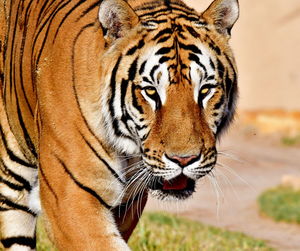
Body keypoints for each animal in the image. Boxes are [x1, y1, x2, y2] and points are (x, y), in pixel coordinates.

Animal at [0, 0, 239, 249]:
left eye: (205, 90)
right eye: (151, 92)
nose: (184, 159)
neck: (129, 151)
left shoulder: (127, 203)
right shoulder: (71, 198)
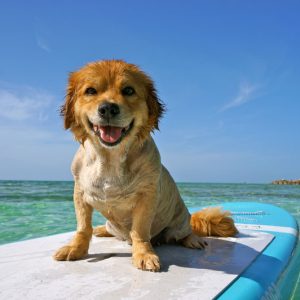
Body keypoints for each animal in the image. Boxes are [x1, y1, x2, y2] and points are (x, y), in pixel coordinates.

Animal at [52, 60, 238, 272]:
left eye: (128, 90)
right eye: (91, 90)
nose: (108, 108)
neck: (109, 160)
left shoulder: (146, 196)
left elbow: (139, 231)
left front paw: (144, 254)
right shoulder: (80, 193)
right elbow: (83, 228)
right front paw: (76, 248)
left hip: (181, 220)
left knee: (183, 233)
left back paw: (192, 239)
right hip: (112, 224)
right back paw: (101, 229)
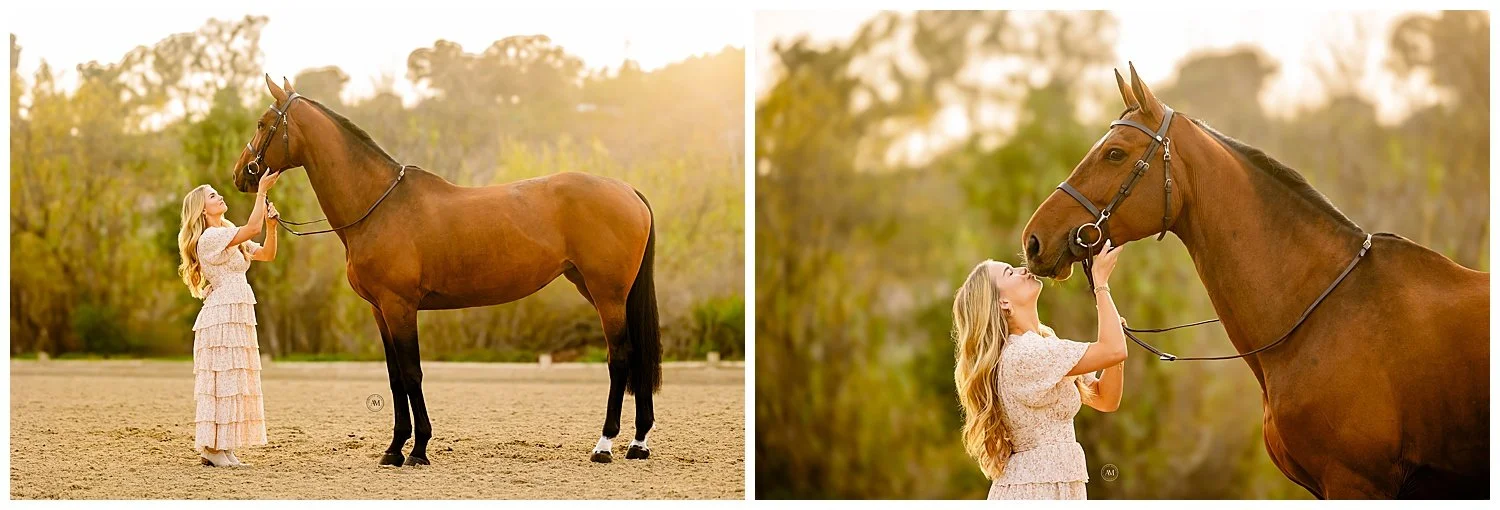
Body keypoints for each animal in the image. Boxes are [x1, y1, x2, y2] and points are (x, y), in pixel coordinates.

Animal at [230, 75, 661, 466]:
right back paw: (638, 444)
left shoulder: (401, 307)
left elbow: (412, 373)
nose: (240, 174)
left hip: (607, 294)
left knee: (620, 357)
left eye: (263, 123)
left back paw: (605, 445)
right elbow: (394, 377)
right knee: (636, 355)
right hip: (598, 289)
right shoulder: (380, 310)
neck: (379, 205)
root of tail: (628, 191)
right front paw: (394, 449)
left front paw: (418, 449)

---

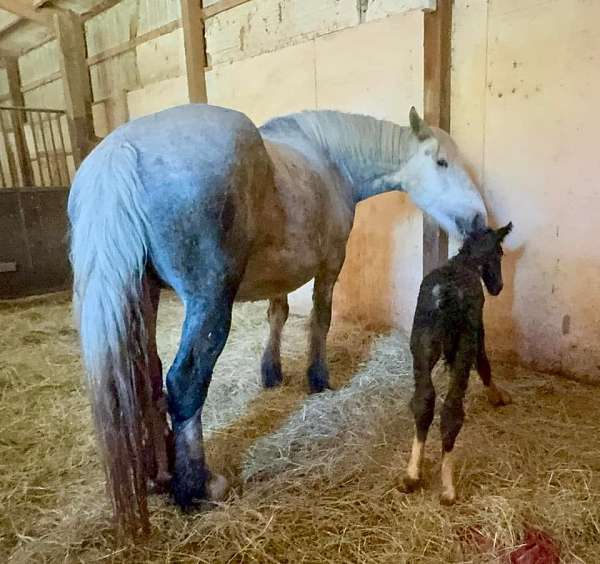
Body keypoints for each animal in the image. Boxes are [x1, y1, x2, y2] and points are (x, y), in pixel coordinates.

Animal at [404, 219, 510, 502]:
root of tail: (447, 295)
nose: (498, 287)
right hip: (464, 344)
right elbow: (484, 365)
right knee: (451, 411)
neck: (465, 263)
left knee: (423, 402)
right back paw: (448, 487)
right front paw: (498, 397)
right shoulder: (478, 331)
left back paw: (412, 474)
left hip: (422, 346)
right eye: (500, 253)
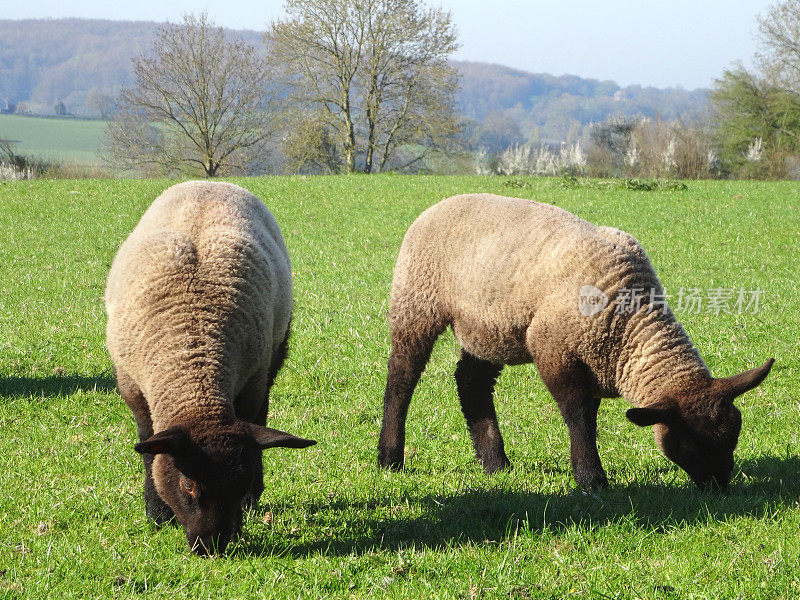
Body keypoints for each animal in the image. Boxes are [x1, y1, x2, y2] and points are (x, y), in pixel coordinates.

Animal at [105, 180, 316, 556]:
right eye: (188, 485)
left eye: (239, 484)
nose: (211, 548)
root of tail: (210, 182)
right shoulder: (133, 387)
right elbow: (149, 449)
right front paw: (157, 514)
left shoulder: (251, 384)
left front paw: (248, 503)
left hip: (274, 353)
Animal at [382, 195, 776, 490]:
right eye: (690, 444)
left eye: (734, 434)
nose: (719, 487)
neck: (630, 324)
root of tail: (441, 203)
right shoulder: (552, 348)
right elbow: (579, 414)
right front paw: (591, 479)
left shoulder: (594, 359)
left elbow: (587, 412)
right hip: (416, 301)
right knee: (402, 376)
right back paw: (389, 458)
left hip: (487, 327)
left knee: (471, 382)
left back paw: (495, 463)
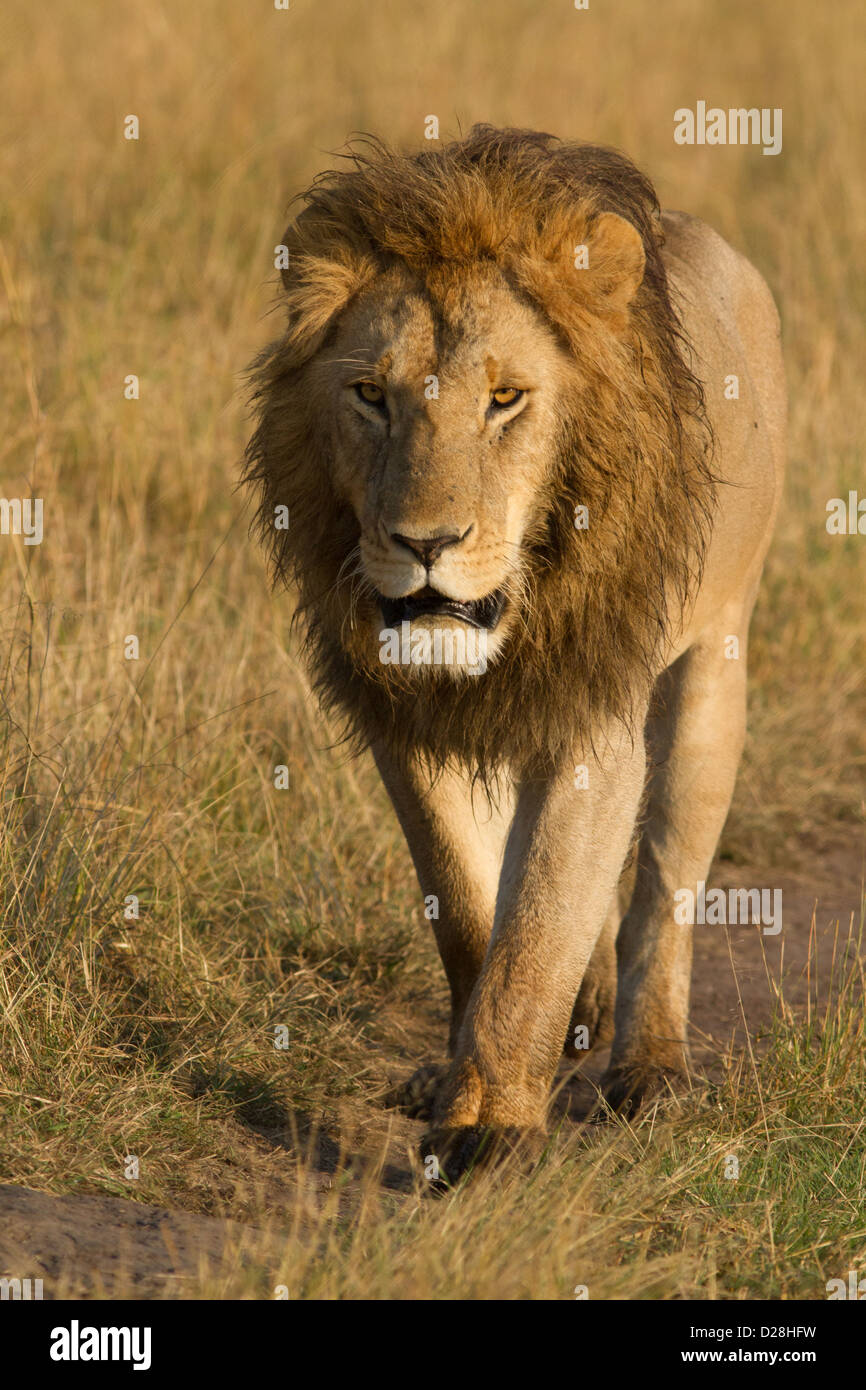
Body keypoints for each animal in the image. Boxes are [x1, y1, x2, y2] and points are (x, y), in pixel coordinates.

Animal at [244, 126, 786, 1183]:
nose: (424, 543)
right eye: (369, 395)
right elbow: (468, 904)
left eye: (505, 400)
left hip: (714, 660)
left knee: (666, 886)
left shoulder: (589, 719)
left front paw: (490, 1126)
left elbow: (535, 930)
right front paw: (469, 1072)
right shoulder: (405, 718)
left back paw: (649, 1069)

---

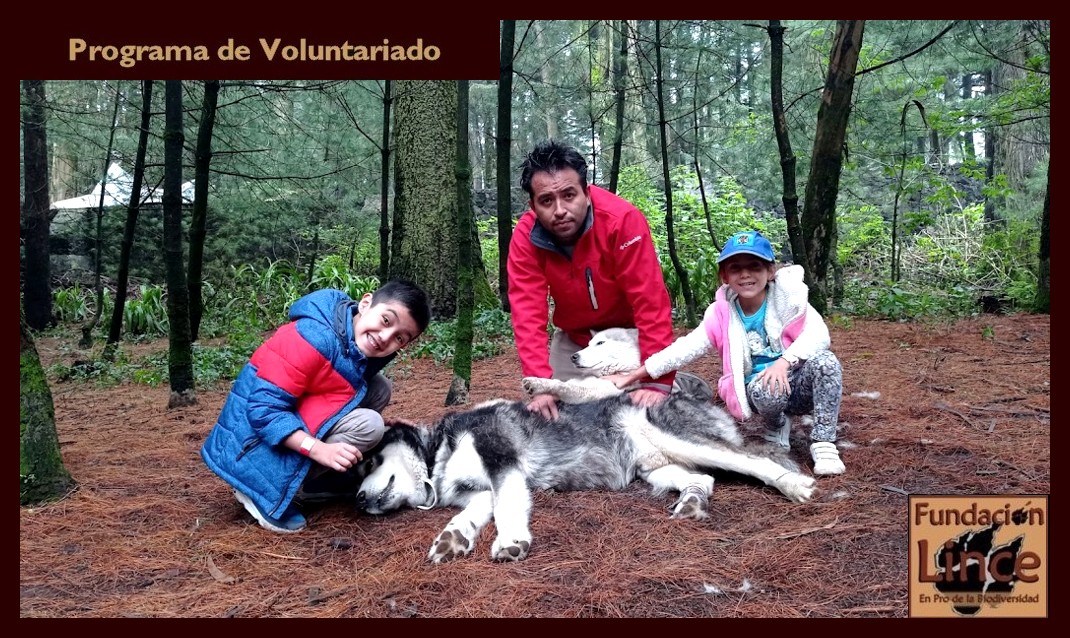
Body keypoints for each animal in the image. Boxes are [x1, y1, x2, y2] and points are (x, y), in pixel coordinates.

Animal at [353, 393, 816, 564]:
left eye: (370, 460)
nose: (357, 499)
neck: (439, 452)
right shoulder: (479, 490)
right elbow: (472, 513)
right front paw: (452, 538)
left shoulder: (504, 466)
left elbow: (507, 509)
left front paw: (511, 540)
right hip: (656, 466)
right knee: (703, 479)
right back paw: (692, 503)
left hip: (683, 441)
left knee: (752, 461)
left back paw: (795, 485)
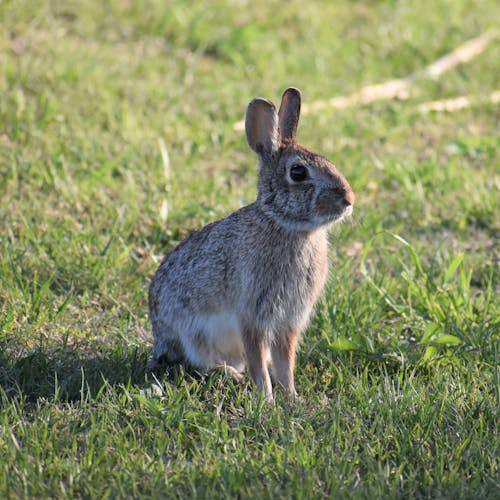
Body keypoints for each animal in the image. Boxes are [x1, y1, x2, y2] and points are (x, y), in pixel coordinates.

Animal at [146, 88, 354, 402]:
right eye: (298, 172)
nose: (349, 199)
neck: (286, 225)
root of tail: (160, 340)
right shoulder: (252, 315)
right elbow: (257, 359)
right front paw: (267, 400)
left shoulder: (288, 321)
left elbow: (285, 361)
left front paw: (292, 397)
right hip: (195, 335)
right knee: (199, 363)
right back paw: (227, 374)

Problem :: Copy exactly the lines of the listing above between the one holding "right eye: (500, 253)" and the one holding "right hip: (416, 301)", inclusive; omit all pictures.

Reply ::
right eye: (500, 253)
Body keypoints for each animal in the image. Boxes are [x1, y1, x2, y2] and points are (x, y), in pixel coordinates.

Animal at [105, 180, 316, 556]:
right eye: (188, 485)
left eye: (239, 484)
nose: (211, 548)
root of tail: (210, 182)
right shoulder: (133, 387)
right elbow: (149, 449)
right front paw: (157, 514)
left shoulder: (251, 384)
left front paw: (248, 503)
left hip: (274, 353)
Animal at [382, 195, 776, 490]:
right eye: (690, 444)
left eye: (734, 434)
nose: (719, 487)
neck: (630, 324)
root of tail: (441, 203)
right shoulder: (552, 348)
right elbow: (579, 414)
right front paw: (591, 479)
left shoulder: (594, 359)
left elbow: (587, 412)
right hip: (416, 301)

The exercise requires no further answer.